PROBLEM: All entries are to be given again verbatim.

#### THE DATA

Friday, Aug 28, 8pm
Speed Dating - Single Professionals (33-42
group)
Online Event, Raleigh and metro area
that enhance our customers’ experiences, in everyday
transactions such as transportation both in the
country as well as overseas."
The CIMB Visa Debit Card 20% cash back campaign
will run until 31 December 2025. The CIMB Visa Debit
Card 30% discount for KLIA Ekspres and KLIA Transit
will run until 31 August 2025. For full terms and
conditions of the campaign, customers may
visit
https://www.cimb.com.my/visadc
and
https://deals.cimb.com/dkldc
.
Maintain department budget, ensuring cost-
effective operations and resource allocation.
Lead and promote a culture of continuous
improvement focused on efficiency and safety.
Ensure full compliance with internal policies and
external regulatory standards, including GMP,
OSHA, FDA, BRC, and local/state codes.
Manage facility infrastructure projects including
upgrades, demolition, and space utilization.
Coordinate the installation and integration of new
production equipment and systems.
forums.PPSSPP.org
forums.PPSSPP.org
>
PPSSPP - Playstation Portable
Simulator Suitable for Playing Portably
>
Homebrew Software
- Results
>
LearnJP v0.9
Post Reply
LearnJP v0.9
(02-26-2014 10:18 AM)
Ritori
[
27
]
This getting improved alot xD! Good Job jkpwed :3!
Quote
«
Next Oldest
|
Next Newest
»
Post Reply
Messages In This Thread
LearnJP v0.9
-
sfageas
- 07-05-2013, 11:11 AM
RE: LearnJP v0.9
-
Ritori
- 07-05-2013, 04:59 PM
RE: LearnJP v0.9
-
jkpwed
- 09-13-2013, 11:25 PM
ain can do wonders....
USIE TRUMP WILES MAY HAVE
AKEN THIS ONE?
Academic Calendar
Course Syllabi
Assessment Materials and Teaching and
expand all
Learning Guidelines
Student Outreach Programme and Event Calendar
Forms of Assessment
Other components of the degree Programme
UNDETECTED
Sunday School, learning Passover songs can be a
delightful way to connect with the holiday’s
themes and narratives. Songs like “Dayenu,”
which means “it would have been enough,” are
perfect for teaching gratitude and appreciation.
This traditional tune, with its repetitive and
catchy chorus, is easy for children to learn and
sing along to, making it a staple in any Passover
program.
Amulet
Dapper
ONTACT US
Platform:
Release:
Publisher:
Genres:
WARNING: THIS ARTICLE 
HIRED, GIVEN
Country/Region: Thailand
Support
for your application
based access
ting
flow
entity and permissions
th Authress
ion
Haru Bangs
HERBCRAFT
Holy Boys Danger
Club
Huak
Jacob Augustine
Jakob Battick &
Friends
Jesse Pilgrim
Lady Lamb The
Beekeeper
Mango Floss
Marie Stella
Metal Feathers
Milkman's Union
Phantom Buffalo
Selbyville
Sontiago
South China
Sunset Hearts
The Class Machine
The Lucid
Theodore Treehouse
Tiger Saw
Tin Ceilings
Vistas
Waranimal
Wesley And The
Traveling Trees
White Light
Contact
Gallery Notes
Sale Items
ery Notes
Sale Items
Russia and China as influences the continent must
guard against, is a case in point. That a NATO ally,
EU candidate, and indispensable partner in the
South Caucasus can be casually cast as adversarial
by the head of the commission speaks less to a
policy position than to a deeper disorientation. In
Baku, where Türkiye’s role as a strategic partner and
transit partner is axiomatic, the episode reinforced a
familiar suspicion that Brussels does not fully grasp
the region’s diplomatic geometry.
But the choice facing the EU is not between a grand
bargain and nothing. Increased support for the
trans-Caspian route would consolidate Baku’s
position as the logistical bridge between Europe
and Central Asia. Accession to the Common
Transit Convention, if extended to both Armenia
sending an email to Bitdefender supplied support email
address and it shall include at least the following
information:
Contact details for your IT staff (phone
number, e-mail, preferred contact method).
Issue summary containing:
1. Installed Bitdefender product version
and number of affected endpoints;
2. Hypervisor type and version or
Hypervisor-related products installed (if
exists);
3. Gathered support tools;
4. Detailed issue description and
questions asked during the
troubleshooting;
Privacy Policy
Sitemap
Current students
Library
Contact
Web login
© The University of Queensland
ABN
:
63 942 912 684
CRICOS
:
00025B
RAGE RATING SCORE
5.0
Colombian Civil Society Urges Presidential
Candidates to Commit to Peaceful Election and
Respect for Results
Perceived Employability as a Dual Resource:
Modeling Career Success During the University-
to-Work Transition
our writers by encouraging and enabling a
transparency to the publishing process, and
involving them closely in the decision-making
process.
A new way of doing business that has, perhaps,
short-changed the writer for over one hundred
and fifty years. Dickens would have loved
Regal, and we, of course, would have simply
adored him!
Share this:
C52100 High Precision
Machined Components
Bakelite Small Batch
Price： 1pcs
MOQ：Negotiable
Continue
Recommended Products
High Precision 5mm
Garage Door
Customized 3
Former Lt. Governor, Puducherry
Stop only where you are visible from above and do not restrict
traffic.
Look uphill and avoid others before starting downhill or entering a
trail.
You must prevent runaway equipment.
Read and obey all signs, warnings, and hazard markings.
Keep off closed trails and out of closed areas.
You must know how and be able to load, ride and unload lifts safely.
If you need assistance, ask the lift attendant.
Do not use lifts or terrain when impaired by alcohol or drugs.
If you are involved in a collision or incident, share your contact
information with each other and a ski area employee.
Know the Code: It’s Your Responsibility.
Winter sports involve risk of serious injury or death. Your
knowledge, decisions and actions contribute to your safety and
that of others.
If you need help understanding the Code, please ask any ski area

########

TASK RESULT:
Friday, Aug 28, 8pm
Speed Dating - Single Professionals (33-42
group)
Online Event, Raleigh and metro area
that enhance our customers’ experiences, in everyday
transactions such as transportation both in the
country as well as overseas."
The CIMB Visa Debit Card 20% cash back campaign
will run until 31 December 2025. The CIMB Visa Debit
Card 30% discount for KLIA Ekspres and KLIA Transit
will run until 31 August 2025. For full terms and
conditions of the campaign, customers may
visit
https://www.cimb.com.my/visadc
and
https://deals.cimb.com/dkldc
.
Maintain department budget, ensuring cost-
effective operations and resource allocation.
Lead and promote a culture of continuous
improvement focused on efficiency and safety.
Ensure full compliance with internal policies and
external regulatory standards, including GMP,
OSHA, FDA, BRC, and local/state codes.
Manage facility infrastructure projects including
upgrades, demolition, and space utilization.
Coordinate the installation and integration of new
production equipment and systems.
forums.PPSSPP.org
forums.PPSSPP.org
>
PPSSPP - Playstation Portable
Simulator Suitable for Playing Portably
>
Homebrew Software
- Results
>
LearnJP v0.9
Post Reply
LearnJP v0.9
(02-26-2014 10:18 AM)
Ritori
[
27
]
This getting improved alot xD! Good Job jkpwed :3!
Quote
«
Next Oldest
|
Next Newest
»
Post Reply
Messages In This Thread
LearnJP v0.9
-
sfageas
- 07-05-2013, 11:11 AM
RE: LearnJP v0.9
-
Ritori
- 07-05-2013, 04:59 PM
RE: LearnJP v0.9
-
jkpwed
- 09-13-2013, 11:25 PM
ain can do wonders....
USIE TRUMP WILES MAY HAVE
AKEN THIS ONE?
Academic Calendar
Course Syllabi
Assessment Materials and Teaching and
expand all
Learning Guidelines
Student Outreach Programme and Event Calendar
Forms of Assessment
Other components of the degree Programme
UNDETECTED
Sunday School, learning Passover songs can be a
delightful way to connect with the holiday’s
themes and narratives. Songs like “Dayenu,”
which means “it would have been enough,” are
perfect for teaching gratitude and appreciation.
This traditional tune, with its repetitive and
catchy chorus, is easy for children to learn and
sing along to, making it a staple in any Passover
program.
Amulet
Dapper
ONTACT US
Platform:
Release:
Publisher:
Genres:
WARNING: THIS ARTICLE 
HIRED, GIVEN
Country/Region: Thailand
Support
for your application
based access
ting
flow
entity and permissions
th Authress
ion
Haru Bangs
HERBCRAFT
Holy Boys Danger
Club
Huak
Jacob Augustine
Jakob Battick &
Friends
Jesse Pilgrim
Lady Lamb The
Beekeeper
Mango Floss
Marie Stella
Metal Feathers
Milkman's Union
Phantom Buffalo
Selbyville
Sontiago
South China
Sunset Hearts
The Class Machine
The Lucid
Theodore Treehouse
Tiger Saw
Tin Ceilings
Vistas
Waranimal
Wesley And The
Traveling Trees
White Light
Contact
Gallery Notes
Sale Items
ery Notes
Sale Items
Russia and China as influences the continent must
guard against, is a case in point. That a NATO ally,
EU candidate, and indispensable partner in the
South Caucasus can be casually cast as adversarial
by the head of the commission speaks less to a
policy position than to a deeper disorientation. In
Baku, where Türkiye’s role as a strategic partner and
transit partner is axiomatic, the episode reinforced a
familiar suspicion that Brussels does not fully grasp
the region’s diplomatic geometry.
But the choice facing the EU is not between a grand
bargain and nothing. Increased support for the
trans-Caspian route would consolidate Baku’s
position as the logistical bridge between Europe
and Central Asia. Accession to the Common
Transit Convention, if extended to both Armenia
sending an email to Bitdefender supplied support email
address and it shall include at least the following
information:
Contact details for your IT staff (phone
number, e-mail, preferred contact method).
Issue summary containing:
1. Installed Bitdefender product version
and number of affected endpoints;
2. Hypervisor type and version or
Hypervisor-related products installed (if
exists);
3. Gathered support tools;
4. Detailed issue description and
questions asked during the
troubleshooting;
Privacy Policy
Sitemap
Current students
Library
Contact
Web login
© The University of Queensland
ABN
:
63 942 912 684
CRICOS
:
00025B
RAGE RATING SCORE
5.0
Colombian Civil Society Urges Presidential
Candidates to Commit to Peaceful Election and
Respect for Results
Perceived Employability as a Dual Resource:
Modeling Career Success During the University-
to-Work Transition
our writers by encouraging and enabling a
transparency to the publishing process, and
involving them closely in the decision-making
process.
A new way of doing business that has, perhaps,
short-changed the writer for over one hundred
and fifty years. Dickens would have loved
Regal, and we, of course, would have simply
adored him!
Share this:
C52100 High Precision
Machined Components
Bakelite Small Batch
Price： 1pcs
MOQ：Negotiable
Continue
Recommended Products
High Precision 5mm
Garage Door
Customized 3
Former Lt. Governor, Puducherry
Stop only where you are visible from above and do not restrict
traffic.
Look uphill and avoid others before starting downhill or entering a
trail.
You must prevent runaway equipment.
Read and obey all signs, warnings, and hazard markings.
Keep off closed trails and out of closed areas.
You must know how and be able to load, ride and unload lifts safely.
If you need assistance, ask the lift attendant.
Do not use lifts or terrain when impaired by alcohol or drugs.
If you are involved in a collision or incident, share your contact
information with each other and a ski area employee.
Know the Code: It’s Your Responsibility.
Winter sports involve risk of serious injury or death. Your
knowledge, decisions and actions contribute to your safety and
that of others.
If you need help understanding the Code, please ask any ski area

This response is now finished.